In 2002, under pressure from concerned residents, the City of Ottawa commissioned a review on the health and safety of spreading biosolids.

Struck by the lack of medical information, the consultants concluded that a "surveillance system for monitoring health effects from biosolids does not appear to exist in any jurisdiction.

"While anecdotal cases are occasionally reported by the news media, few of these are investigated by trained teams of agronomists, engineers, toxicologists, microbiologists or public health professionals, let alone make their way into peer-reviewed research literature," the final report read.

After a two-year moratorium, sludge-spreading resumed in Ottawa.

Today, provincial officials do not know how many health complaints have been reported or how many investigations have been done in Ontario.

(Complicating the issue is people who experience illnesses they believe are related to sludge often are afraid to report anything because it would mean blowing the whistle on neighbours they value as friends and helping hands.)

Here's how the complaint system works in Ontario: Anyone with a health complaint they believe is related to biosolid-spreading should report it to their local health unit. The local medical officer of health investigates the complaint to determine whether a health hazard exists.

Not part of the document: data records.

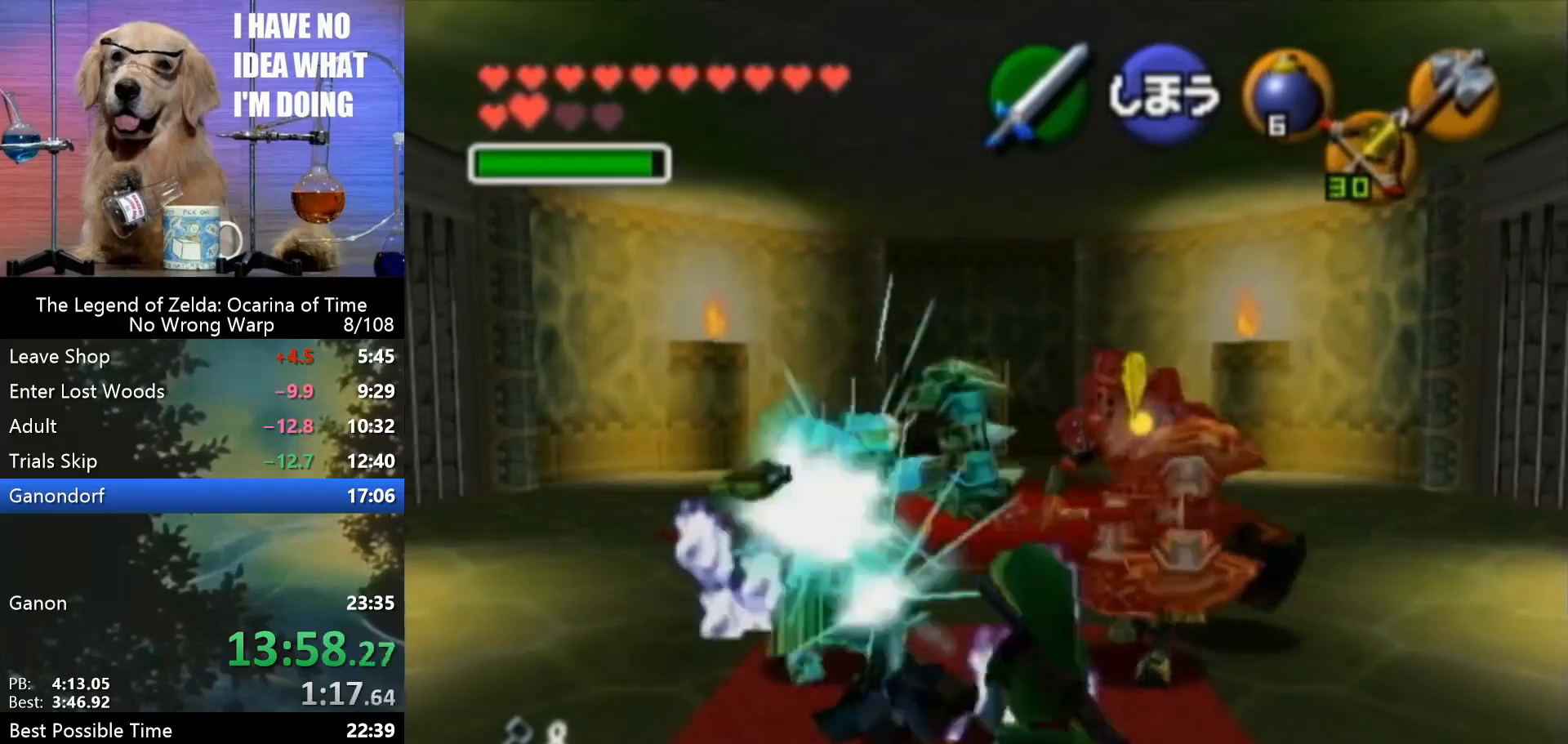
{"buttons": ["R1"], "left_stick": "up-left", "events": [[367, "C_RIGHT", "down"], [433, "C_RIGHT", "up"], [467, "left_stick", "up-left"]]}
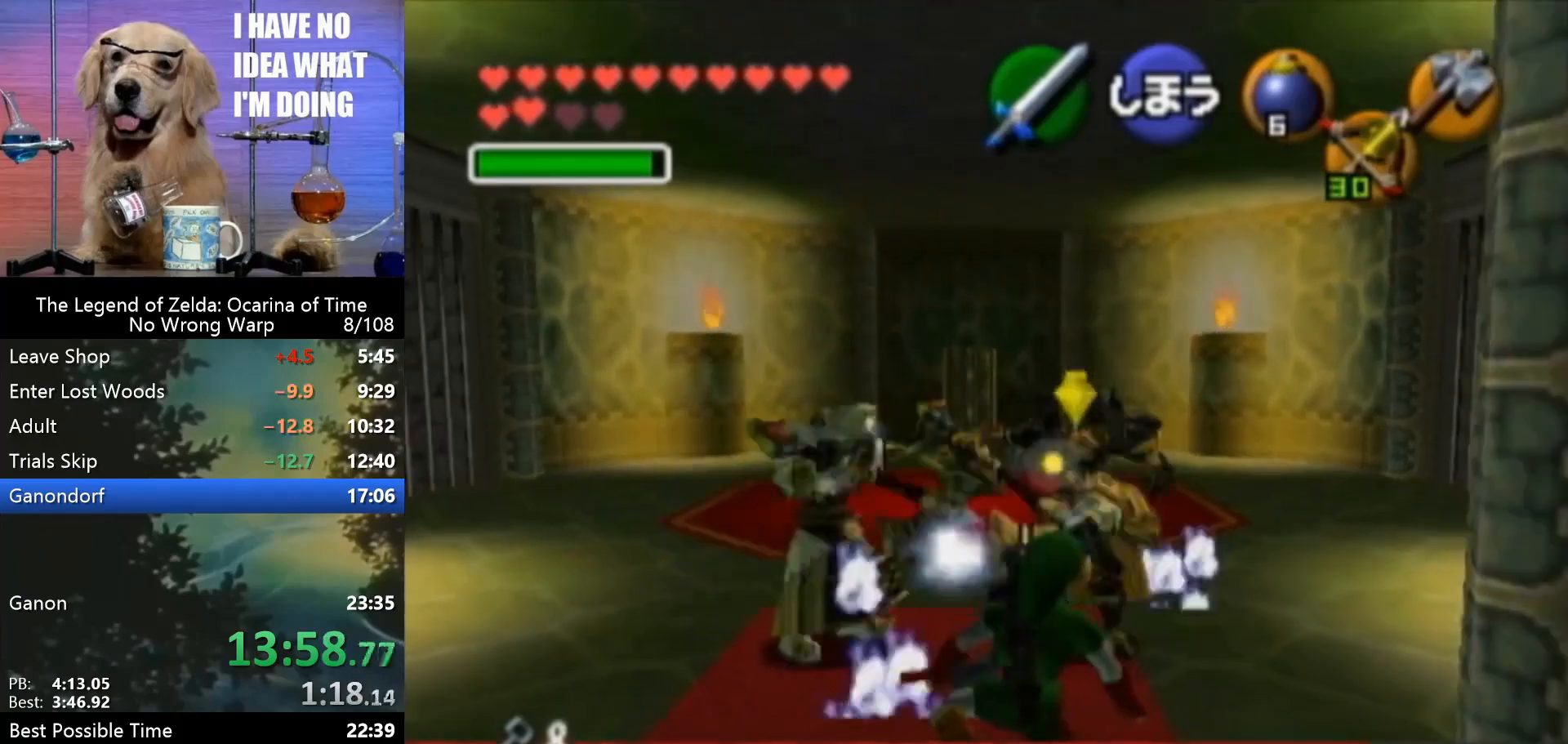
{"buttons": ["R1"], "left_stick": "up-left", "events": [[33, "R1", "up"], [167, "left_stick", "up"], [367, "left_stick", "up-left"], [500, "R1", "down"]]}
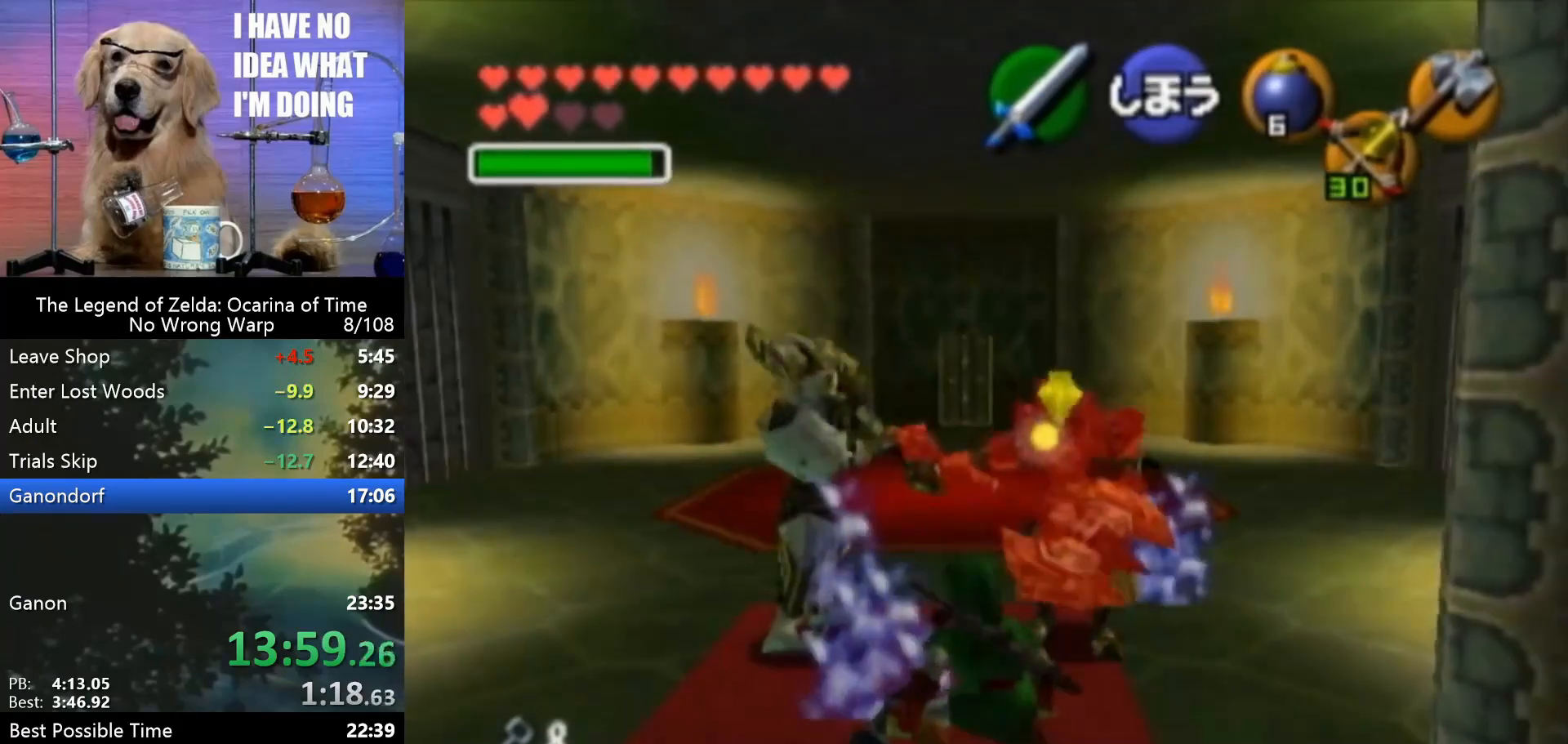
{"buttons": ["R1"], "left_stick": "up", "events": [[100, "C_RIGHT", "down"], [367, "C_RIGHT", "up"], [433, "left_stick", "up"]]}
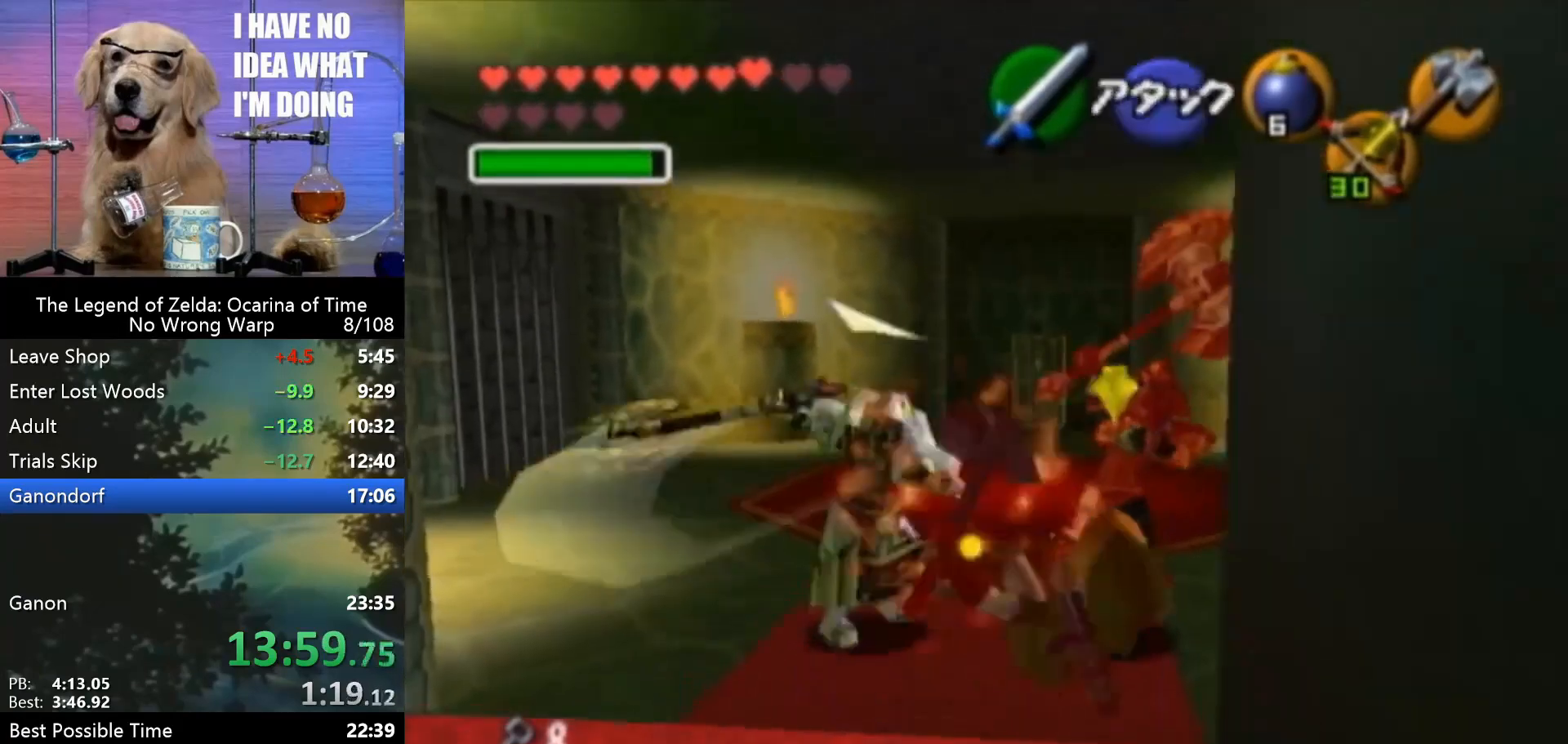
{"buttons": [], "left_stick": "up-left", "events": [[33, "R1", "up"], [33, "left_stick", "center"], [133, "left_stick", "up-left"]]}
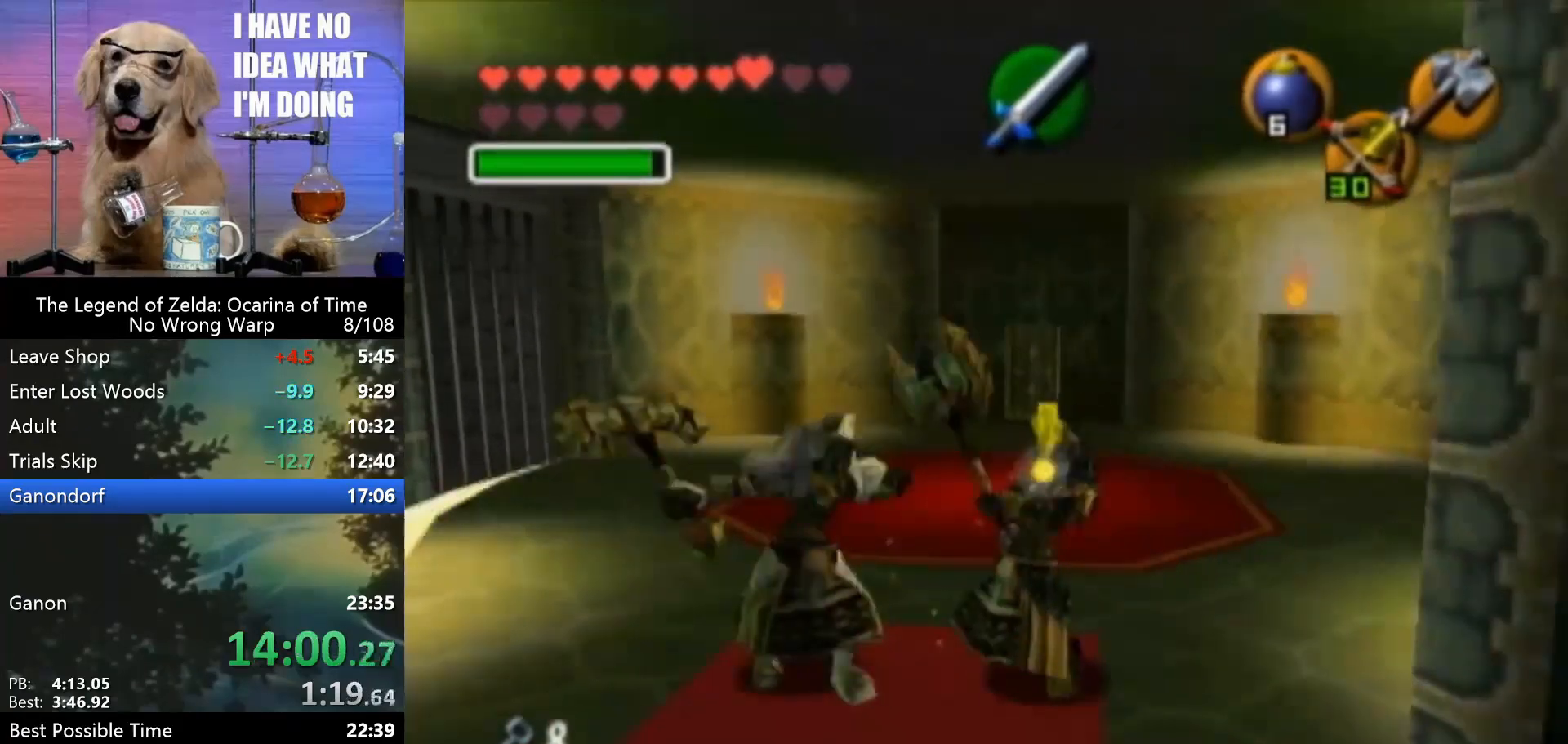
{"buttons": [], "left_stick": "up-left", "events": []}
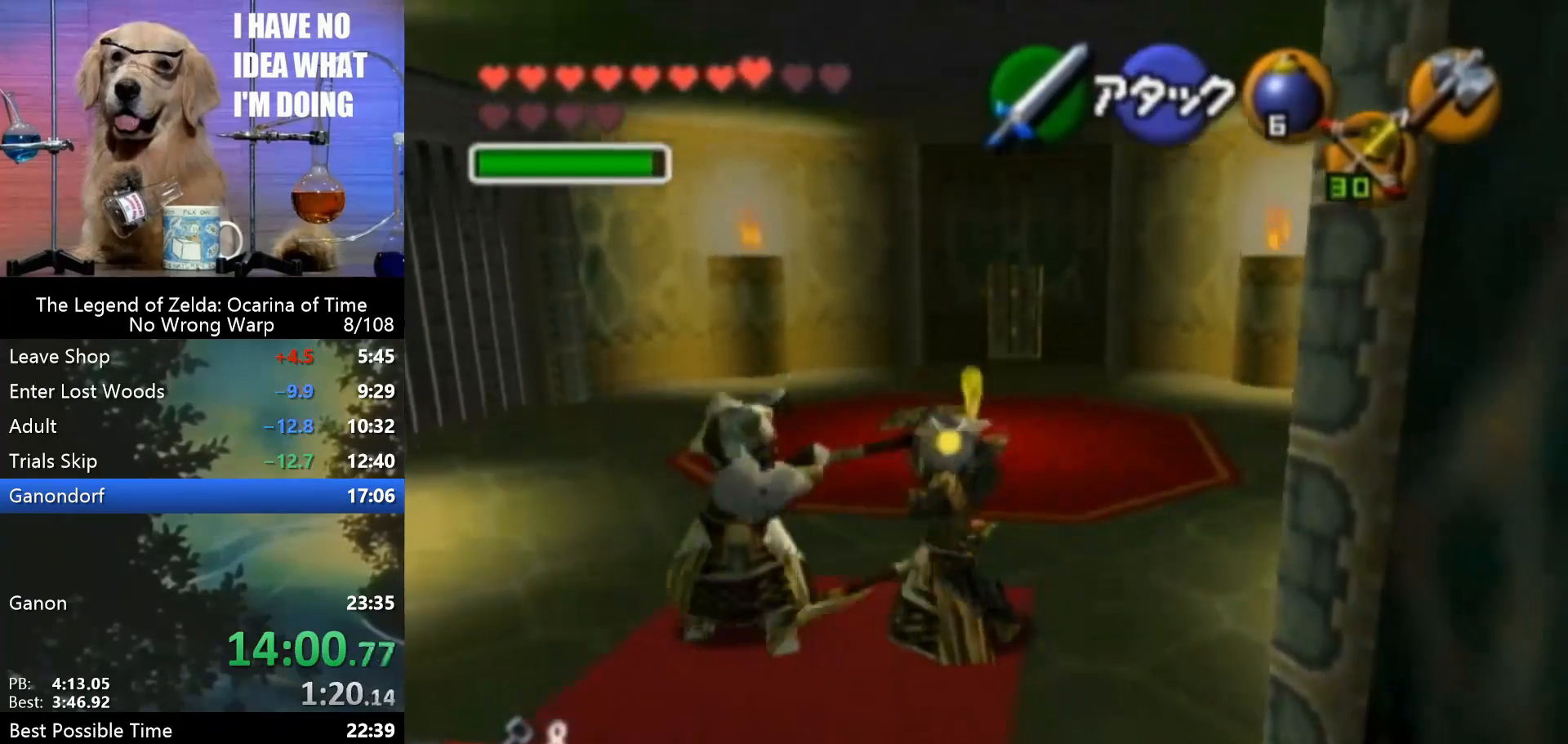
{"buttons": [], "left_stick": "up-left", "events": []}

He or she notifies and consults with the environment ministry, which assesses if the sludge was applied according to provincially set regulations and standards. The medical officer of health also consults with the agriculture ministry. If provincial guidelines were violated or a health hazard exists the environment ministry can order the problem fixed and may lay charges.

After investigating, the health officer sends a written report to the complainant but there is no requirement to send the report to anyone at the provincial level.

Communication is at the discretion of the local health units, said David Jensen, a spokesperson for the health ministry. He added that Williams, the acting chief medical health officer, is required by law to keep himself informed "on matters related to occupational and environmental health."

Williams said he expects local medical officers of health to keep him in the loop but "there is no requirement by law to tell me everything they're doing."

Cornell's Harrison finds it "appalling" that Ontario does not catalogue complaints or do a thorough and immediate investigation. When a sludge-related health issue is suspected, she says, an investigation should be launched at the source, as it would be in an outbreak of food-borne disease.

Harrison had some advice for politicians: "If it is possible to err on the side of caution, do it: Put in place a system for complaints investigation, and (don't) continue with a `head in the sand' approach that everything is all right."